Abstract

This paper reflects on the 40 years (1970s to 2010s) of research on shop floor orders, resistance, and cultural formations of workers in rubber factory in Durban. The paper pieces together research on workplace in everyday life, identity, and resistance using case studies of the 1980s and 2000s. By revisiting theories of workplace resistance, workplace regimes and cultural formations, the paper argues that there are continuities and discontinuities in researching workplace and workers’ lives throughout this 30-year-continuum. Some of the continuities that the paper explores include the persisting migrant labour and migrant identity, shop floor resistance, trade union militancy, masculinities, and trade union accountability. The paper also explores discontinuities in experiences, as well as in theorising the workplace between then and now. The most significant discontinuity was the end of apartheid and its legislative and statutory measures and how these governed both the workplace and society. Webster and Von Hold (2005) refers to it as the triple transition with economic, political, and social dimensions. For instance, the scrapping of the influx control measures, as well as the establishment of the Labour Relations Act of 1995 constitute a significant disjuncture from the past.
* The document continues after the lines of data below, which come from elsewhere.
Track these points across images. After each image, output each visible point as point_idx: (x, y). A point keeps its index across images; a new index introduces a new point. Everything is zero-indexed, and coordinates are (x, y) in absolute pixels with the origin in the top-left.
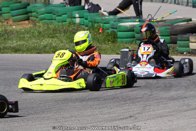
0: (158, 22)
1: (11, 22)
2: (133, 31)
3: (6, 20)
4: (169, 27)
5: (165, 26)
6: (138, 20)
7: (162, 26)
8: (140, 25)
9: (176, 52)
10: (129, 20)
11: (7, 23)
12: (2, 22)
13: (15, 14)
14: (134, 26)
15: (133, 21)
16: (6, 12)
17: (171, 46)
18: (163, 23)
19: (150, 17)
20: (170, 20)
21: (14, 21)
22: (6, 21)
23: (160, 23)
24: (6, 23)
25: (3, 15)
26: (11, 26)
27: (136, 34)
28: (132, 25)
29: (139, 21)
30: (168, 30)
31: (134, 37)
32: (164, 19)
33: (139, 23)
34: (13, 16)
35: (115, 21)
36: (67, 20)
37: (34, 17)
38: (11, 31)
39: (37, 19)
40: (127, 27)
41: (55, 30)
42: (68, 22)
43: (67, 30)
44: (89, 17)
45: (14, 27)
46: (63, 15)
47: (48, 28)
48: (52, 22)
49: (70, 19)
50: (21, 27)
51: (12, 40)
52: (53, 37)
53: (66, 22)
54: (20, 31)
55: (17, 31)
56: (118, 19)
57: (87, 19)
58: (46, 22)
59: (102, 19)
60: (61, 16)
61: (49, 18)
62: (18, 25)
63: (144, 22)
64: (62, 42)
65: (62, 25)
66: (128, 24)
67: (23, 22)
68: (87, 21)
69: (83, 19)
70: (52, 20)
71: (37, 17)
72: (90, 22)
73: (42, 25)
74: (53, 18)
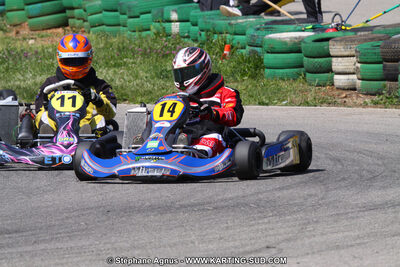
0: (356, 30)
1: (25, 32)
2: (299, 51)
3: (15, 25)
4: (380, 43)
5: (372, 39)
6: (310, 27)
7: (365, 41)
8: (315, 38)
9: (395, 100)
10: (292, 27)
11: (17, 33)
12: (5, 31)
13: (35, 13)
14: (302, 40)
15: (299, 28)
16: (15, 8)
17: (385, 86)
18: (366, 33)
19: (337, 20)
20: (384, 27)
21: (33, 29)
22: (14, 29)
23: (359, 34)
24: (14, 33)
25: (9, 14)
26: (24, 39)
27: (305, 59)
28: (296, 38)
29: (314, 29)
30: (378, 50)
31: (302, 66)
32: (370, 24)
33: (312, 34)
34: (30, 18)
35: (258, 29)
36: (152, 27)
37: (79, 19)
38: (22, 51)
39: (85, 23)
40: (285, 43)
41: (122, 50)
42: (153, 30)
43: (150, 48)
44: (200, 21)
45: (31, 42)
46: (142, 16)
47: (108, 45)
48: (119, 31)
49: (157, 24)
50: (47, 43)
51: (23, 71)
52: (117, 65)
53: (149, 30)
54: (43, 51)
55: (36, 52)
56: (266, 24)
57: (195, 25)
58: (103, 32)
59: (230, 24)
60: (138, 17)
61: (112, 21)
62: (42, 37)
63: (324, 30)
64: (137, 77)
65: (140, 37)
66: (287, 36)
67: (54, 30)
68: (196, 28)
69: (188, 24)
70: (119, 25)
71: (85, 21)
72: (202, 31)
73: (94, 37)
74: (121, 22)
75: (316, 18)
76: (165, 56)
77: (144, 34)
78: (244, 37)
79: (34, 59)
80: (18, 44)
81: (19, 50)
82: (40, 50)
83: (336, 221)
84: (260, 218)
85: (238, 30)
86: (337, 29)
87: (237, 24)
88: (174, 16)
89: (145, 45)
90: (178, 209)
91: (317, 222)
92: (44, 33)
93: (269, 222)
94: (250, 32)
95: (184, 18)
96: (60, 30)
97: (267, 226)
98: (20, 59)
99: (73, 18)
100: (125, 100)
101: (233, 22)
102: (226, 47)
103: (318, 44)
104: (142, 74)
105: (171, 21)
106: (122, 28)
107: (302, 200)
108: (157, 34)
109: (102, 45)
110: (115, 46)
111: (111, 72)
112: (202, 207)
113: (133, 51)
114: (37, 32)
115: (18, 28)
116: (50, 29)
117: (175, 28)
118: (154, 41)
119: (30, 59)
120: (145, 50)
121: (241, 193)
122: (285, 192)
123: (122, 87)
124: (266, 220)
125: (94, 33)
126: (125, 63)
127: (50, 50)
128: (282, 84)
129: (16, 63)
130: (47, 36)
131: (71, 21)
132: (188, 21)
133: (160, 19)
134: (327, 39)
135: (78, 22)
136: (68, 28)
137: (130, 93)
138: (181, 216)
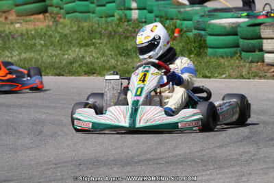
1: (12, 17)
2: (236, 34)
3: (4, 12)
6: (245, 14)
8: (249, 24)
10: (230, 14)
11: (6, 18)
13: (21, 2)
14: (238, 25)
15: (236, 15)
19: (268, 8)
21: (19, 15)
22: (4, 15)
24: (4, 18)
26: (12, 23)
27: (241, 40)
28: (233, 23)
29: (248, 16)
31: (238, 46)
33: (246, 20)
34: (17, 6)
35: (202, 16)
36: (116, 14)
37: (56, 7)
38: (10, 33)
39: (62, 11)
40: (225, 27)
41: (91, 32)
42: (117, 16)
43: (115, 31)
44: (155, 9)
45: (18, 25)
46: (108, 5)
47: (80, 29)
48: (89, 17)
49: (120, 12)
50: (30, 27)
51: (11, 49)
52: (87, 45)
53: (113, 16)
54: (27, 33)
55: (22, 34)
56: (210, 11)
57: (151, 12)
58: (76, 17)
59: (179, 12)
60: (104, 6)
61: (83, 9)
62: (27, 21)
63: (256, 17)
64: (103, 55)
65: (106, 22)
66: (226, 21)
67: (36, 16)
68: (152, 15)
69: (145, 11)
70: (89, 12)
71: (61, 8)
72: (157, 17)
73: (69, 22)
74: (91, 10)
75: (250, 7)
76: (126, 38)
77: (110, 19)
78: (191, 22)
79: (19, 40)
80: (7, 28)
81: (7, 32)
82: (24, 32)
83: (266, 174)
84: (203, 170)
85: (186, 16)
86: (267, 16)
87: (185, 12)
88: (134, 5)
89: (110, 29)
90: (136, 162)
91: (250, 174)
92: (28, 18)
93: (211, 174)
94: (196, 18)
95: (142, 6)
96: (41, 16)
97: (209, 177)
98: (8, 39)
99: (51, 6)
100: (94, 73)
101: (182, 10)
102: (177, 30)
103: (252, 28)
104: (107, 52)
105: (131, 9)
106: (91, 15)
107: (238, 156)
108: (120, 19)
109: (75, 29)
110: (86, 29)
111: (82, 50)
112: (156, 162)
113: (100, 34)
114: (23, 18)
115: (6, 14)
116: (33, 15)
117: (135, 14)
118: (118, 25)
119: (16, 40)
120: (110, 33)
121: (188, 151)
122: (224, 149)
123: (91, 63)
124: (208, 173)
125: (69, 18)
126: (94, 43)
127: (33, 32)
128: (222, 61)
129: (5, 43)
130: (30, 21)
131: (50, 9)
132: (145, 9)
133: (123, 8)
134: (259, 25)
135: (55, 10)
136: (47, 14)
137: (97, 68)
138: (139, 168)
The paper also presents an extended approach to cultural formations, which critiques a bounded conception of cultural formations to beyond workplaces in the 1980s’ literatures. The paper argues that an extended and relational approach looks at how shop floor culture is produced and reproduced in everyday life through invoking what is regarded in literature as ‘‘beyond workplace’’ cultural formations. The paper further explores migrant identities and practises: for instance, how ubudoda (masculinities) is invoked by workers when mobilising shop floor resistance. Similarly, ubudoda plays out every day on shop floor in the “manufacturing of consent” (Burawoy, 1979) and shop floor order.